Norfolk Readying to Field New Casino Bids Should HeadWaters Plan Bust

Posted on: April 5, 2024, 08:50h. 

Last updated on: April 5, 2024, 08:55h.

Officials in Norfolk are preparing to field new proposals for a commercial casino resort in Virginia’s Hampton Roads should the city’s current plan with its preferred gaming partner fail to materialize.

Norfolk casino Harbor Park Virginia
An aerial view of Norfolk and Harbor Park, with the parking lot where a commercial casino is to be built. Norfolk officials continue to wait for a final project plan for the resort development. (Image: Elizabeth River Trail)

Nearly three and a half years since Norfolk voters signed off on a proposed project called HeadWaters Resort & Casino, the ground remains unbroken on the construction site located just east of the city’s Harbor Park Minor League Baseball stadium. The developers behind the casino, the Pamunkey Indian Tribe and Golden Eagle Consulting, are still finalizing the project after the city last year rejected its proposed two-phase construction schedule.

If they don’t perform, we will have somebody take their place,” Norfolk City Attorney Bernard Pishko told The Virginian-Pilot.
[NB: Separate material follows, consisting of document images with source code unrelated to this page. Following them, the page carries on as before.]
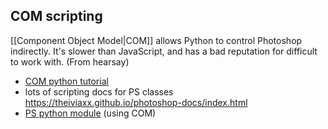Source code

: ## COM scripting
[[Component Object Model|COM]] allows Python to control Photoshop indirectly.
It's slower than JavaScript, and has a bad reputation for difficult to work with. (From hearsay)

- [COM python tutorial](https://martechwithme.com/photoshop-scripting-with-python-on-windows/) 
- lots of scripting docs for PS classes https://theiviaxx.github.io/photoshop-docs/index.html
- [PS python module](https://github.com/lohriialo/photoshop-scripting-python) (using COM) 
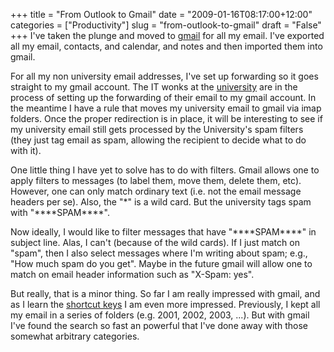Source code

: +++
title = "From Outlook to Gmail"
date = "2009-01-16T08:17:00+12:00"
categories = ["Productivity"]
slug = "from-outlook-to-gmail"
draft = "False"
+++
I've taken the plunge and moved to [gmail](https://mail.google.com/) for
all my email. I've exported all my email, contacts, and calendar,
and notes and then imported them into gmail.

For all my non university email addresses, I've set up forwarding
so it goes straight to my gmail account. The IT wonks at the
[university](https://www.auckland.ac.nz/) are in the process of setting
up the forwarding of their email to my gmail account. In the meantime
I have a rule that moves my university email to gmail via imap
folders. Once the proper redirection is in place, it will be
interesting to see if my university email still gets processed by
the University's spam filters (they just tag email as spam, allowing
the recipient to decide what to do with it).

One little thing I have yet to solve has to do with filters. Gmail
allows one to apply filters to messages (to label them, move them,
delete them, etc). However, one can only match ordinary text (i.e. not
the email message headers per se). Also, the "\*" is a wild card. But
the university tags spam with "\*\*\*\*SPAM\*\*\*\*".

Now ideally, I would like to filter messages that have
"\*\*\*\*SPAM\*\*\*\*" in subject line. Alas, I can't (because
of the wild cards). If I just match on "spam", then I also select
messages where I'm writing about spam; e.g., "How much spam do you
get". Maybe in the future gmail will allow one to match on email header
information such as "X-Spam: yes".

But really, that is a minor thing. So far I am really impressed with gmail, and
as I learn the [shortcut
keys](https://mail.google.com/support/bin/answer.py?hl=en-uk&answer=6594) I am
even more impressed.  Previously, I kept all my email in a series of folders
(e.g. 2001, 2002, 2003, ...). But with gmail I've found the search so fast an
powerful that I've done away with those somewhat arbitrary categories.

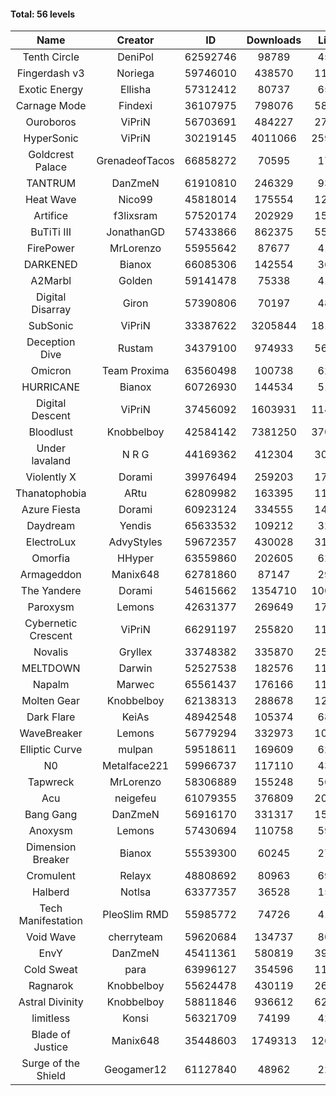 #### Total: 56 levels

| Name | Creator | ID | Downloads | Likes |
|:---:|:---:|:---:|:---:|:---:|
| Tenth Circle | DeniPol | 62592746 | 98789 | 4528
| Fingerdash v3 | Noriega | 59746010 | 438570 | 11765
| Exotic Energy | Ellisha | 57312412 | 80737 | 6566
| Carnage Mode | Findexi | 36107975 | 798076 | 58404
| Ouroboros | ViPriN | 56703691 | 484227 | 27388
| HyperSonic | ViPriN | 30219145 | 4011066 | 259724
| Goldcrest Palace | GrenadeofTacos | 66858272 | 70595 | 1776
| TANTRUM | DanZmeN | 61910810 | 246329 | 9307
| Heat Wave | Nico99 | 45818014 | 175554 | 12151
| Artifice | f3lixsram | 57520174 | 202929 | 15046
| BuTiTi III | JonathanGD | 57433866 | 862375 | 55168
| FirePower | MrLorenzo | 55955642 | 87677 | 4189
| DARKENED | Bianox | 66085306 | 142554 | 3665
| A2Marbl | Golden | 59141478 | 75338 | 4144
| Digital Disarray | Giron | 57390806 | 70197 | 4843
| SubSonic | ViPriN | 33387622 | 3205844 | 181092
| Deception Dive | Rustam | 34379100 | 974933 | 56099
| Omicron | Team Proxima | 63560498 | 100738 | 6251
| HURRICANE | Bianox | 60726930 | 144534 | 5181
| Digital Descent | ViPriN | 37456092 | 1603931 | 114070
| Bloodlust | Knobbelboy | 42584142 | 7381250 | 370704
| Under lavaland | N R G | 44169362 | 412304 | 30853
| Violently X | Dorami | 39976494 | 259203 | 17422
| Thanatophobia | ARtu | 62809982 | 163395 | 11761
| Azure Fiesta | Dorami | 60923124 | 334555 | 14133
| Daydream | Yendis | 65633532 | 109212 | 3219
| ElectroLux | AdvyStyles | 59672357 | 430028 | 31031
| Omorfia | HHyper | 63559860 | 202605 | 6220
| Armageddon | Manix648 | 62781860 | 87147 | 2991
| The Yandere | Dorami | 54615662 | 1354710 | 100821
| Paroxysm | Lemons | 42631377 | 269649 | 17628
| Cybernetic Crescent | ViPriN | 66291197 | 255820 | 11731
| Novalis | Gryllex | 33748382 | 335870 | 25509
| MELTDOWN | Darwin | 52527538 | 182576 | 11272
| Napalm | Marwec | 65561437 | 176166 | 11942
| Molten Gear | Knobbelboy | 62138313 | 288678 | 12629
| Dark Flare | KeiAs | 48942548 | 105374 | 6880
| WaveBreaker | Lemons | 56779294 | 332973 | 10145
| Elliptic Curve | mulpan | 59518611 | 169609 | 6234
| N0 | Metalface221 | 59966737 | 117110 | 4300
| Tapwreck | MrLorenzo | 58306889 | 155248 | 5689
| Acu | neigefeu | 61079355 | 376809 | 20741
| Bang Gang | DanZmeN | 56916170 | 331317 | 15186
| Anoxysm | Lemons | 57430694 | 110758 | 5938
| Dimension Breaker | Bianox | 55539300 | 60245 | 2758
| Cromulent | Relayx | 48808692 | 80963 | 6907
| Halberd | Notlsa | 63377357 | 36528 | 1573
| Tech Manifestation | PleoSlim RMD | 55985772 | 74726 | 4167
| Void Wave | cherryteam | 59620684 | 134737 | 8051
| EnvY | DanZmeN | 45411361 | 580819 | 39554
| Cold Sweat | para | 63996127 | 354596 | 11343
| Ragnarok | Knobbelboy | 55624478 | 430119 | 26453
| Astral Divinity | Knobbelboy | 58811846 | 936612 | 62257
| limitless | Konsi | 56321709 | 74199 | 4282
| Blade of Justice | Manix648 | 35448603 | 1749313 | 126791
| Surge of the Shield | Geogamer12 | 61127840 | 48962 | 2260
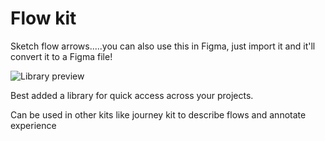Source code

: # Flow kit
Sketch flow arrows.....you can also use this in Figma, just import it and it'll convert it to a Figma file!

![Library preview](https://github.com/terjin/flow-kit/blob/master/Preview.png)

Best added a library for quick access across your projects.

Can be used in other kits like journey kit to describe flows and annotate experience
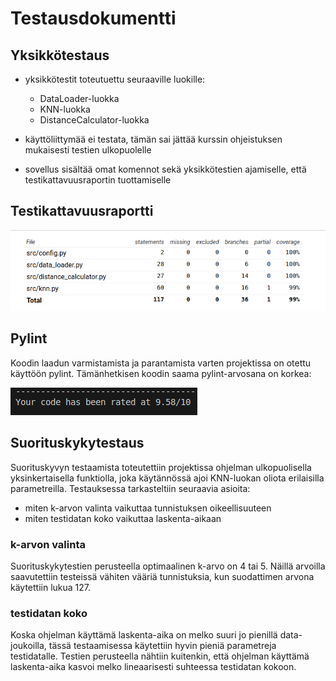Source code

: # Testausdokumentti
## Yksikkötestaus

- yksikkötestit toteutuettu seuraaville luokille:
  - DataLoader-luokka
  - KNN-luokka
  - DistanceCalculator-luokka
- käyttöliittymää ei testata, tämän sai jättää kurssin ohjeistuksen mukaisesti testien ulkopuolelle

- sovellus sisältää omat komennot sekä yksikkötestien ajamiselle, että testikattavuusraportin tuottamiselle

## Testikattavuusraportti

![coverage](kuvat/coverage_report.png)

## Pylint

Koodin laadun varmistamista ja parantamista varten projektissa on otettu käyttöön pylint. Tämänhetkisen koodin saama pylint-arvosana on korkea:

![pylint](kuvat/pylint.png)

## Suorituskykytestaus

Suorituskyvyn testaamista toteutettiin projektissa ohjelman ulkopuolisella yksinkertaisella funktiolla, joka käytännössä ajoi KNN-luokan oliota erilaisilla parametreilla. Testauksessa tarkasteltiin seuraavia asioita:

-	miten k-arvon valinta vaikuttaa tunnistuksen oikeellisuuteen
-	miten testidatan koko vaikuttaa laskenta-aikaan
  
### k-arvon valinta

Suorituskykytestien perusteella optimaalinen k-arvo on 4 tai 5. Näillä arvoilla saavutettiin testeissä vähiten vääriä tunnistuksia, kun suodattimen arvona käytettiin lukua 127.

### testidatan koko

Koska ohjelman käyttämä laskenta-aika on melko suuri jo pienillä data-joukoilla, tässä testaamisessa käytettiin hyvin pieniä parametreja testidatalle. Testien perusteella nähtiin kuitenkin, että ohjelman käyttämä laskenta-aika kasvoi melko lineaarisesti suhteessa testidatan kokoon. 
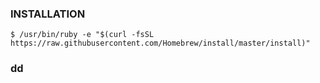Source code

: ### INSTALLATION

    $ /usr/bin/ruby -e "$(curl -fsSL https://raw.githubusercontent.com/Homebrew/install/master/install)"

### dd
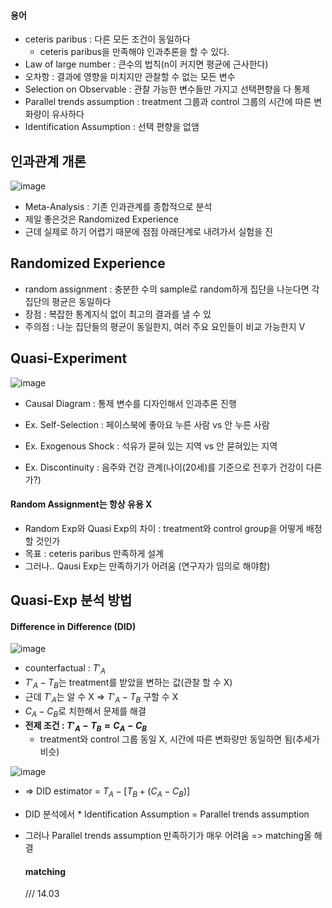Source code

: #### 용어
* ceteris paribus : 다른 모든 조건이 동일하다
    * ceteris paribus을 만족해야 인과추론을 할 수 있다.
* Law of large number : 큰수의 법칙(n이 커지면 평균에 근사한다)
* 오차항 : 결과에 영향을 미치지만 관찰할 수 없는 모든 변수
* Selection on Observable : 관찰 가능한 변수들만 가지고 선택편향을 다 통제
* Parallel trends assumption : treatment 그룹과 control 그룹의 시간에 따른 변화량이 유사하다
* Identification Assumption : 선택 편향을 없앰
  
## 인과관계 개론

![image](https://github.com/hkyoo52/Causal-Inference/assets/63588046/14dc9699-72f3-427b-9235-4dd2f4bb5926)

* Meta-Analysis : 기존 인과관계를 종합적으로 분석
* 제일 좋은것은 Randomized Experience
* 근데 실제로 하기 어렵기 때문에 점점 아래단계로 내려가서 실험을 진

## Randomized Experience
* random assignment : 충분한 수의 sample로 random하게 집단을 나눈다면 각 집단의 평균은 동일하다
* 장점 : 복잡한 통계지식 없이 최고의 결과를 낼 수 있
* 주의점 : 나눈 집단들의 평균이 동일한지, 여러 주요 요인들이 비교 가능한지 V

## Quasi-Experiment
![image](https://github.com/hkyoo52/Causal-Inference/assets/63588046/2079ff1f-ce01-496c-b695-940c7e28f6c2)

* Causal Diagram : 통제 변수를 디자인해서 인과추론 진행

* Ex. Self-Selection : 페이스북에 좋아요 누른 사람 vs 안 누른 사람
* Ex. Exogenous Shock : 석유가 묻혀 있는 지역 vs 안 묻혀있는 지역
* Ex. Discontinuity : 음주와 건강 관계(나이(20세)를 기준으로 전후가 건강이 다른가?)

#### Random Assignment는 항상 유용 X
* Random Exp와 Quasi Exp의 차이 : treatment와 control group을 어떻게 배정할 것인가
* 목표 : ceteris paribus 만족하게 설계
* 그러나.. Qausi Exp는 만족하기가 어려움 (연구자가 임의로 해야함)

## Quasi-Exp 분석 방법
#### Difference in Difference (DID)

![image](https://github.com/hkyoo52/Causal-Inference/assets/63588046/aa012d41-c4bb-4fa1-a3d7-ab3d80a9e345)

* counterfactual : $T'_A$
* $T'_A-T_B$는 treatment를 받았을  변하는 값(관찰 할 수 X)
* 근데 $T'_A$는 알 수 X => $T'_A-T_B$ 구할 수 X
* $C_A-C_B$로 치한해서 문제를 해결
* **전제 조건 : $T'_A-T_B \approx C_A-C_B$**
   * treatment와 control 그룹 동일 X, 시간에 따른 변화량만 동일하면 됨(추세가 비슷)

![image](https://github.com/hkyoo52/Causal-Inference/assets/63588046/286b8cee-7bed-4c05-93d5-541610784a2a)

* => DID estimator = $T_A - [T_B+(C_A-C_B)]$
* DID 분석에서 * Identification Assumption = Parallel trends assumption
* 그러나 Parallel trends assumption 만족하기가 매우 어려움 => matching올 해결

  #### matching

  /// 14.03





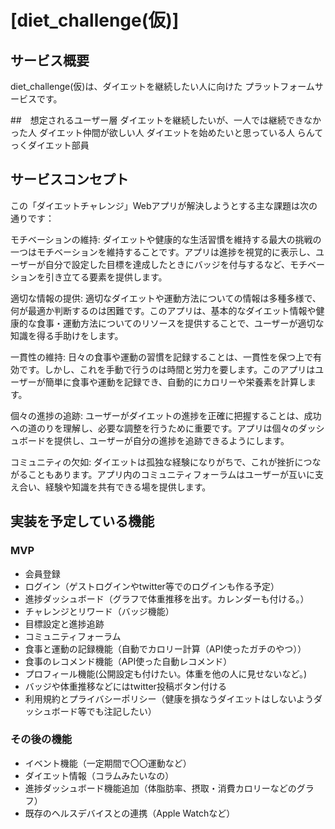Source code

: # [diet_challenge(仮)]

## サービス概要
diet_challenge(仮)は、ダイエットを継続したい人に向けた
プラットフォームサービスです。

##　想定されるユーザー層
ダイエットを継続したいが、一人では継続できなかった人
ダイエット仲間が欲しい人
ダイエットを始めたいと思っている人
らんてっくダイエット部員

## サービスコンセプト
この「ダイエットチャレンジ」Webアプリが解決しようとする主な課題は次の通りです：

モチベーションの維持: ダイエットや健康的な生活習慣を維持する最大の挑戦の一つはモチベーションを維持することです。アプリは進捗を視覚的に表示し、ユーザーが自分で設定した目標を達成したときにバッジを付与するなど、モチベーションを引き立てる要素を提供します。

適切な情報の提供: 適切なダイエットや運動方法についての情報は多種多様で、何が最適か判断するのは困難です。このアプリは、基本的なダイエット情報や健康的な食事・運動方法についてのリソースを提供することで、ユーザーが適切な知識を得る手助けをします。

一貫性の維持: 日々の食事や運動の習慣を記録することは、一貫性を保つ上で有効です。しかし、これを手動で行うのは時間と労力を要します。このアプリはユーザーが簡単に食事や運動を記録でき、自動的にカロリーや栄養素を計算します。

個々の進捗の追跡: ユーザーがダイエットの進捗を正確に把握することは、成功への道のりを理解し、必要な調整を行うために重要です。アプリは個々のダッシュボードを提供し、ユーザーが自分の進捗を追跡できるようにします。

コミュニティの欠如: ダイエットは孤独な経験になりがちで、これが挫折につながることもあります。アプリ内のコミュニティフォーラムはユーザーが互いに支え合い、経験や知識を共有できる場を提供します。

## 実装を予定している機能
### MVP
* 会員登録
* ログイン（ゲストログインやtwitter等でのログインも作る予定）
* 進捗ダッシュボード（グラフで体重推移を出す。カレンダーも付ける。）
* チャレンジとリワード（バッジ機能）
* 目標設定と進捗追跡
* コミュニティフォーラム
* 食事と運動の記録機能（自動でカロリー計算（API使ったガチのやつ））
* 食事のレコメンド機能（API使った自動レコメンド）
* プロフィール機能(公開設定も付けたい。体重を他の人に見せないなど。)
* バッジや体重推移などにはtwitter投稿ボタン付ける
* 利用規約とプライバシーポリシー（健康を損なうダイエットはしないようダッシュボード等でも注記したい）

### その後の機能
* イベント機能（一定期間で〇〇運動など）
* ダイエット情報（コラムみたいなの）
* 進捗ダッシュボード機能追加（体脂肪率、摂取・消費カロリーなどのグラフ）
* 既存のヘルスデバイスとの連携（Apple Watchなど）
The 2020 development agreement between the city and Pamunkey Tribe requires that the casino obtain a gaming license from the Virginia Lottery Board by November 2025. With that date fast approaching, the Norfolk government is prepping its next steps in case HeadWaters doesn’t finalize its plan to the city’s wishes and be deemed approved for a slot machine, table game, and sports betting license by November 2025.

Only state lawmakers can extend the November 2025 deadline. Virginia’s 2020 casino law says approved casino referendums become annulled if a gaming license hasn’t been granted to the project within five years of ratification.

Norfolk Casino Backstory

Norfolk voters in 2020 approved a proposed casino resort pitched by the Pamunkey Indian Tribe. The city was set aside a casino resort opportunity through state legislation. Norfolk was one of five cities earmarked a casino license to spur local economic development.

City officials partnered with the Pamunkeys, a federally recognized tribe with a small reservation about 65 air miles northwest of Norfolk in King William. The tribe counts less than 500 members.

Despite lacking any gaming experience, Norfolk went with the tribe to appease concerns that the Pamunkeys might open a tribal casino on their federal land that could dampen business at the city’s commercial casino and, therefore, lessen its tax benefit. A tribal casino, some theorized, would have additionally reduced nongaming project development surrounding the Norfolk casino.

The tribe partnered with billionaire Jon Yarbrough, who made his fortune by manufacturing Indian gaming machines, to bankroll the $500 million resort and retain an ownership position in the property. Though HeadWaters is a commercial endeavor, Yarbrough’s Golden Eagle Consulting had the contract terms approved by the US Department of the Interior to make sure it was fair for the tribe.

Design Headwinds

HeadWaters has incurred numerous design setbacks.

The original idea was to construct the casino along the Elizabeth River while a temporary casino inside Harbor Park helped raise revenue for the project. Those plans were canned after it was determined that Virginia’s 2020 casino bill didn’t allow casino gambling at Harbor Park, which has a different mailing address than the parking lot where Norfolk voters approved HeadWaters to be built.

The temporary casino gaming is to be conducted at the same site referenced in the referendum,” Virginia’s casino law says of temporary gaming structures. Norfolk voters approved casino gaming through the ballot question only “on property east of Harbor Park Stadium … with an approximate street address of 200 Park Avenue.”

The Pamunkeys and Golden Eagle then pitched a two-phase development, with the casino first and hotel and resort later. That concept was dismissed by city officials who said their agreement with the developers required the resort complex to be fully built at once.

The tribe went back to the drawing board, which is when Virginia allocated significant money to Norfolk for the city’s Coastal Storm Risk Management Project. The $2.6 billion infrastructure undertaking includes building a 17-foot-high floodwall along with Elizabeth.

The floodwall required that HeadWaters overhaul its design by removing the once-planned marina that would have allowed boaters to dock and visit the casino. The resort’s hotel overlooking the river was also forced to move inland.